I started away from the main roads, running through quite rural estates. When running, especially in a new place, some people worry about where to find a bathroom in case something more than a simple stop is required. I figured I may have no problems in this regard, when I casually looked to my right and saw a field full of guys all taking a dump. There was a lesson learned right there, don’t run first thing in the morning.
I finished my water bottle and decided to get another drink from a corner store. The bottled water trick in the movie Slum Dog Millionaire had me a little paranoid, so I got a coke. The guy behind the counter, I think showing he had a sense of humour, told me in Tamil it’s called “Cocku” – either that or he got away with insulting me.
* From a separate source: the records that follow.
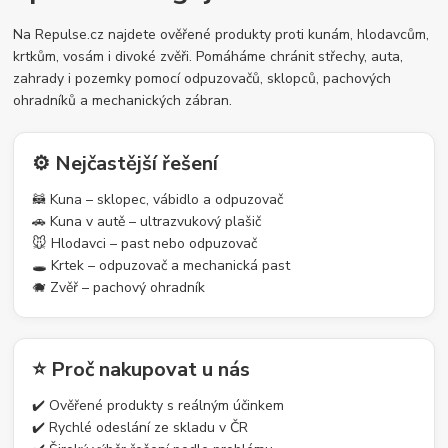
Na Repulse.cz najdete ověřené produkty proti kunám, hlodavcům,
krtkům, vosám i divoké zvěři. Pomáháme chránit střechy, auta,
zahrady i pozemky pomocí odpuzovačů, sklopců, pachových
ohradníků a mechanických zábran.
⚙️ Nejčastější řešení
🦝 Kuna – sklopec, vábidlo a odpuzovač
🚗 Kuna v autě – ultrazvukový plašič
🐭 Hlodavci – past nebo odpuzovač
🕳️ Krtek – odpuzovač a mechanická past
🐗 Zvěř – pachový ohradník
⭐ Proč nakupovat u nás
✔️ Ověřené produkty s reálným účinkem
✔️ Rychlé odeslání ze skladu v ČR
As per my plan, I made it to the coast and saw the ocean.
Along the way I saw many stray dogs. You could say they all looked like they had character. Another way to say it is they were malnourished, and treated poorly.
I only encountered a couple of humans begging. I didn’t give them money, though it was a pleasure to buy a few breakfasts with even the small amount of emergency money I carried.
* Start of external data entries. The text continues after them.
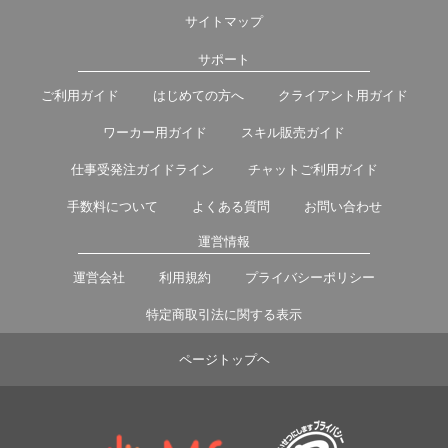
サイトマップ
サポート
ご利用ガイド
はじめての方へ
クライアント用ガイド
ワーカー用ガイド
スキル販売ガイド
仕事受発注ガイドライン
チャットご利用ガイド
手数料について
よくある質問
お問い合わせ
運営情報
運営会社
利用規約
プライバシーポリシー
特定商取引法に関する表示
ページトップヘ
The streets were easy enough to navigate, and I made it safely home without incident. Well, almost without incident. I did see a guy walking towards me looking quite erratic and aggressive to people as they walked past, and here I was heading straight for him. I deviated slightly away, though it wasn’t enough. He jumped in front of me and shouted something, though it was a little comforting that I thought it sounded like “Good Morning”, so I just kept on moving.
While getting ready for the shower it seemed completely unfair that the room I was staying in, all on my own, was larger than some of the homes I saw complete families living in.
I can't remove the English subtitles from the English language TV I'm watching. What's worse, I can't stop reading them.
— Ryan B (@rbrink77) March 12, 2014
My Indian week flew by. Before I knew it we were checking out of the hotel and heading to the airport for the trip home. I dropped into a souvenir shop, and paid probably way too much for a few items for the kids and wife. I feel you’ve negotiated poorly when they say with a smile “You drove a hard bargain my friend”. You’ve done much better when they’re crying, or too angry with you to speak.
The flight home had quite a lot of turbulence, something my colleague’s never experienced on his countless trips to Chennai over the years. I wondered if it was inappropriate earlier to share with him that we were on an identical aircraft to the Malaysian Airlines plane that went missing flying on MH370 a few days earlier.
It probably goes without saying, we did make it home safe and sound.
Thank you beautiful India. My colleagues made it a very enjoyable trip. I know I’ll be back.